As startling as the idea sounds, then, it is not the passage of years that causes people to age. “We now understand that what we have ascribed to aging is simply for the most part due to inactivity,” says Dr. Stanley Birge, director of the program on aging at Washington University in St. Louis. “If we don’t stress our skeleton, we’re going to lose it.” Of course, we’re going to lose it anyway at some point-and the grimly humorous thing about it is, that point may not be far from where it would have been if we’d sat around smoking cigars and scarfing up pork chops. “The human body, after all, has its limits,” says Cooper. “Eventually it just gives way to a kind of battle fatigue.

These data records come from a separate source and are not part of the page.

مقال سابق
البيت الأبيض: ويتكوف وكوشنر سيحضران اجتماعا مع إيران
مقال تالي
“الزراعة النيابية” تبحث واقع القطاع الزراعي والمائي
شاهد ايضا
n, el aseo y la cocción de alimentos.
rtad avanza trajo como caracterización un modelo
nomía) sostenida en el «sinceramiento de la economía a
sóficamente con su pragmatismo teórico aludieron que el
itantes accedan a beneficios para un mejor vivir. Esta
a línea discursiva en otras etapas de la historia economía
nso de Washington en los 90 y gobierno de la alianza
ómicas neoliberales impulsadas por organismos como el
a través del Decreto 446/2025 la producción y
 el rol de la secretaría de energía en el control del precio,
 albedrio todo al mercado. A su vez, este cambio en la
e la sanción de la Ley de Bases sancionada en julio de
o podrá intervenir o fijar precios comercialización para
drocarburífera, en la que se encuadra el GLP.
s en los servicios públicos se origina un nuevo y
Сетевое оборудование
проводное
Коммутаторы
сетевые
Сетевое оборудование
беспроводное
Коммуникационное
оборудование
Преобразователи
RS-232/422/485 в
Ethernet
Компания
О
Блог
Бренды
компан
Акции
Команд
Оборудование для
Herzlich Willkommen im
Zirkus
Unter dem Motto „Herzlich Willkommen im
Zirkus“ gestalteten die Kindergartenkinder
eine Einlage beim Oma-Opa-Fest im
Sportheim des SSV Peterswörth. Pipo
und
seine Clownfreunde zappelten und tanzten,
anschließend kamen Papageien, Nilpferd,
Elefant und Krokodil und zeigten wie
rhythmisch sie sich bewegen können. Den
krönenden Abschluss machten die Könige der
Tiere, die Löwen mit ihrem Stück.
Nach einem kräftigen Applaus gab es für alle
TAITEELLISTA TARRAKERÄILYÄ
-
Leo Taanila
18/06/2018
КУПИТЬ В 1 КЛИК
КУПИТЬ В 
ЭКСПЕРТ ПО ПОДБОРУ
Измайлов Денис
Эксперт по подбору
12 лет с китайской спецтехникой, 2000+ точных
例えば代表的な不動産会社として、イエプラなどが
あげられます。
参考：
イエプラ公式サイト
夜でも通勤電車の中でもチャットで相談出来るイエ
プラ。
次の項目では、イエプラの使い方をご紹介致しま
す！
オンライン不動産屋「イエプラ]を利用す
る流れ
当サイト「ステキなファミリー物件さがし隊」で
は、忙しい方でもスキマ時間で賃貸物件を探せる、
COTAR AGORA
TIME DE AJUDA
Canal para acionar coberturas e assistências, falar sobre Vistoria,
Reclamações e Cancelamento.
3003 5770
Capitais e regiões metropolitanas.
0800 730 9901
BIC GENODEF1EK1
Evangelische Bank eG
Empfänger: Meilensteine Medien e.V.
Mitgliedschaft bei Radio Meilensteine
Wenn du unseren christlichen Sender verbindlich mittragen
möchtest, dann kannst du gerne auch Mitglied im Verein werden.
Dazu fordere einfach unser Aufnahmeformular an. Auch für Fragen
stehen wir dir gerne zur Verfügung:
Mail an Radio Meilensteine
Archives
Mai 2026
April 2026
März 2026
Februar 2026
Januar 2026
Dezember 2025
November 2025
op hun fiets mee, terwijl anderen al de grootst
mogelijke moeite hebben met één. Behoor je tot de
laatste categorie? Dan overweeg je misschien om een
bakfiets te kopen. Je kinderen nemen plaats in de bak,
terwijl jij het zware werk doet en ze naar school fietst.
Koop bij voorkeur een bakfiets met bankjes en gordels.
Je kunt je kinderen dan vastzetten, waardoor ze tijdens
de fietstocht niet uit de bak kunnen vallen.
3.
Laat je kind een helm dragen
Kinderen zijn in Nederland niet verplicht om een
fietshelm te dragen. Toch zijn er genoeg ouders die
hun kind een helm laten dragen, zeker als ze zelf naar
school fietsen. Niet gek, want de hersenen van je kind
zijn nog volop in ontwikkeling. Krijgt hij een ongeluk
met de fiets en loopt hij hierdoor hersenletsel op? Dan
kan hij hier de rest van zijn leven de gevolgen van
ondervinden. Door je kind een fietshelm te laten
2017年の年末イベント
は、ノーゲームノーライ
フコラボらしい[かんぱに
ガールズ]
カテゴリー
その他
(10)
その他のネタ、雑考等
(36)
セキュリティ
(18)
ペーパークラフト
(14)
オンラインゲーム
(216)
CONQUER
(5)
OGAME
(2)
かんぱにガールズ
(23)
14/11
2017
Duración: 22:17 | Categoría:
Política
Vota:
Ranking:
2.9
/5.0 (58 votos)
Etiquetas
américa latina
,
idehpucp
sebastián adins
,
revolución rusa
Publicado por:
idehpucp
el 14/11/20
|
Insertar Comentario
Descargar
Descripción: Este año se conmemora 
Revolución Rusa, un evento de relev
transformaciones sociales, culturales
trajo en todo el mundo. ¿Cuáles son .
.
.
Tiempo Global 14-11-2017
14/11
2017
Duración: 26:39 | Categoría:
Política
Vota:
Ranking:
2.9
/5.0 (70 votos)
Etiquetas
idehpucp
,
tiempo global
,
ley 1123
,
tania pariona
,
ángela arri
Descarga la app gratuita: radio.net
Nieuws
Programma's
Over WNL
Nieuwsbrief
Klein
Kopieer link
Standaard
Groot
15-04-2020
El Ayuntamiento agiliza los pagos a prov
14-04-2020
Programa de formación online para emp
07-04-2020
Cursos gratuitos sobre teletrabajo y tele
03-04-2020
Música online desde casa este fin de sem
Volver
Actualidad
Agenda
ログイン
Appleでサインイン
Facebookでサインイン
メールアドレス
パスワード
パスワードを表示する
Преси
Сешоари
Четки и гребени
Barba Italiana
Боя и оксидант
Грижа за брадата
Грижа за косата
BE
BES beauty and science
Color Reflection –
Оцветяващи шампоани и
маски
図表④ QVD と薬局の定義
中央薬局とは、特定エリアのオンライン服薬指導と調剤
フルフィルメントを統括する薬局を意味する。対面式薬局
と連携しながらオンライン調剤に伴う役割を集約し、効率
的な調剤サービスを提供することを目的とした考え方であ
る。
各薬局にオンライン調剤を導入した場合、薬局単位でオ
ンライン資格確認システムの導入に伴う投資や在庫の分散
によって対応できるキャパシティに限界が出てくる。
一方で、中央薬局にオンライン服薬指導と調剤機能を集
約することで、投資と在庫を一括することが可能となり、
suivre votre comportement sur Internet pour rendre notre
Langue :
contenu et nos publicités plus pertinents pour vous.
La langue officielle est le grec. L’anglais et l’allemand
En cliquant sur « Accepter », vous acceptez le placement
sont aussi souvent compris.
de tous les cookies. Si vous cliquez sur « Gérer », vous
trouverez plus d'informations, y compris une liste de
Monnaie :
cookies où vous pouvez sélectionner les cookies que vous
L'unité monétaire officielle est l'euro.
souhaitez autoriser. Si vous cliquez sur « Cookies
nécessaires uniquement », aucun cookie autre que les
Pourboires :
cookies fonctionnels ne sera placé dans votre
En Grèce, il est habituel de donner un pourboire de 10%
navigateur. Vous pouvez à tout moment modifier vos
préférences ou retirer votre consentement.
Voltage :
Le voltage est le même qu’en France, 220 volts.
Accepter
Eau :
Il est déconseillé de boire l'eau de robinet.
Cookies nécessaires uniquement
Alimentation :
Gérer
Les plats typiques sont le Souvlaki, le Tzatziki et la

What we’re talking about here is improving the quantity of life a little, and the quality of life a whole lot.”
So this is how it will end for the nation’s fitness buffs: not necessarily with a happy hundredth-birthday wish from Willard Scott, but with something the scientists call compressed morbidity (chart). What that means essentially is that instead of spending the last 10 or so years of your life increasingly dependent on others, you will, if you adhere to an exercise program, continue to lead a vibrant, active existence almost until the moment you drop contentedly off life’s graph. Ryan’s baseball career is turning out to be that kind of life in microcosm. One expects, one hopes, that his last pitch as a major leaguer, no matter when it comes, will be a humming, buzzing, beautiful strike three.